Dynamic Equity Exposure:
Adapting to Changing Market Environments

December 2018 | Retail Version


  • Last July, we warned investors that the FAANG stocks could be hit significantly harder than average in the event of market turmoil given their allocations to passive strategies. This materialized between June and December.
  • Despite some market turmoil in 2018, fund assets in passive strategies increased from 46.15% to 48.15%, further growing the potential passive investing bubble.
  • Historically, investing in unconstrained, high-active share funds has resulted in outperformance relative to benchmarks in a variety of different market environments.

We believe that 4Q 2018 provided insight as to what might happen to investors exposed to a potential passive investing bubble in the event of more prolonged market turmoil. The S&P 500 TR Index declined by -13.52%, while the FAANG stocks dropped by an average of -23.41%. In fact, some of the top contributing stocks as of June 30th ended the year as some of the bottom contributing stocks.

In our July 2018 piece, “The Passive Investing Bubble,” we provided evidence to suggest the potential formation of a passive investing bubble. The thesis was as investments into capitalization-weighted indexes increase, the largest stocks that performed the best tended to get a disproportionately large allocation, creating a self-reinforcing cycle of these stocks performing well. In the event of market turmoil, investors with heavy exposure to certain stocks may experience significant losses. We cautioned that investors should be concerned about exposure to FAANG stocks given their allocations in passive strategies and their potential downside risk.
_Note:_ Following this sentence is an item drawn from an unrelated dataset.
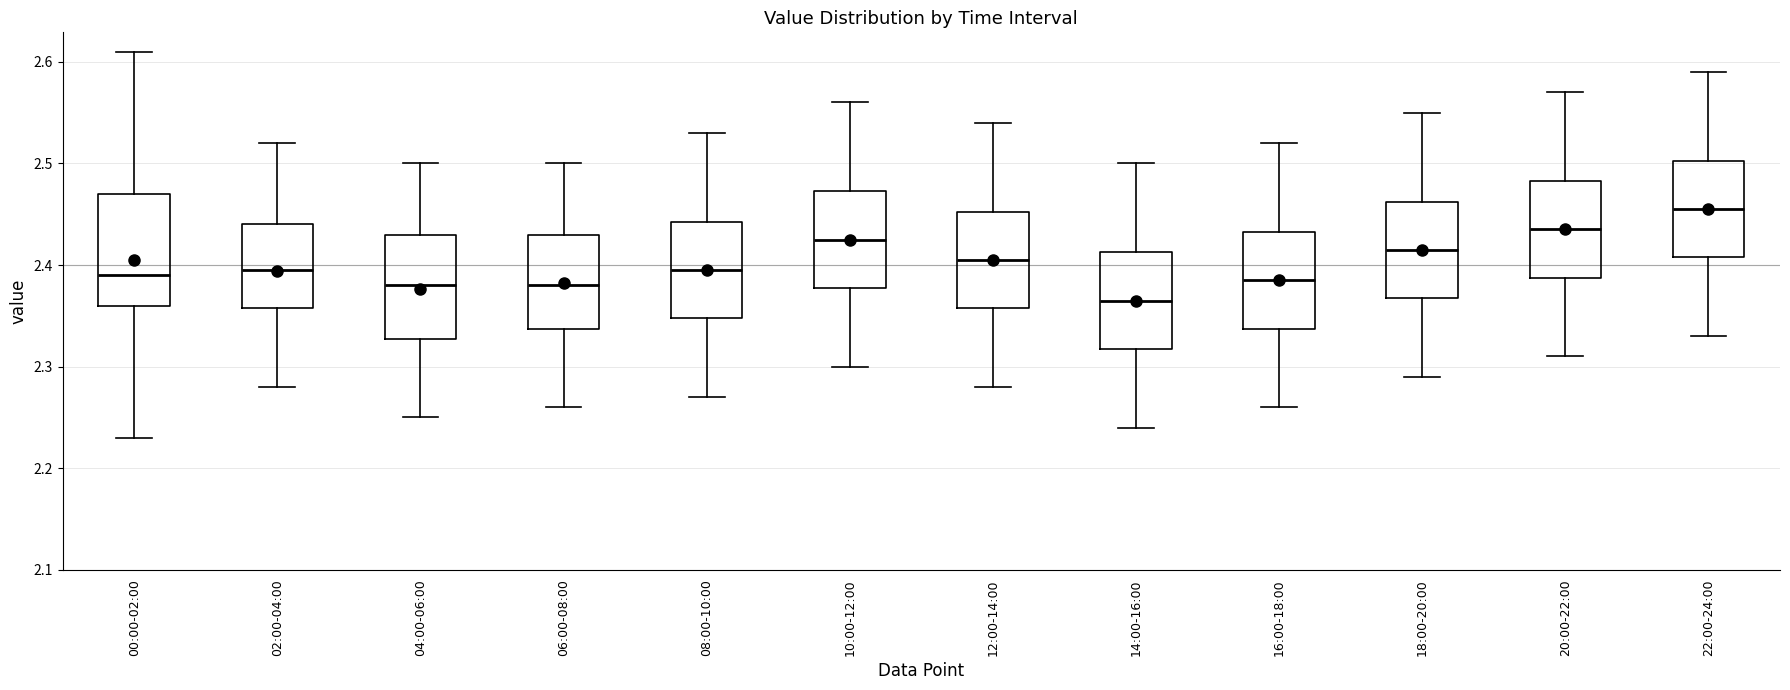

Which box's median line is the lowest?

14:00-16:00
In the face of market volatility, it is important to be dynamic and adaptable to ever-changing market conditions. Being constrained to certain sectors and Morningstar categories limits the opportunity for outperformance. We believe that the recent return of market volatility leaves a lot of space for active managers to add value, particularly if market conditions deteriorate and assets flee passive strategies.

Over the past decade, assets have shifted from active to passive funds, with 2019 expected to be the tipping point where most assets are in passive strategies.

A Potential Passive Investing Bubble: Percentage of Assets in Active and Passive Funds

Chart represents the percentage of assets in active and passive mutual funds and ETFs since 2008. 2018 percentage is as of 11/30/2018. Source: Morningstar Inc.
*2019 projections are based on annual average growth rate from 2008 to 2018.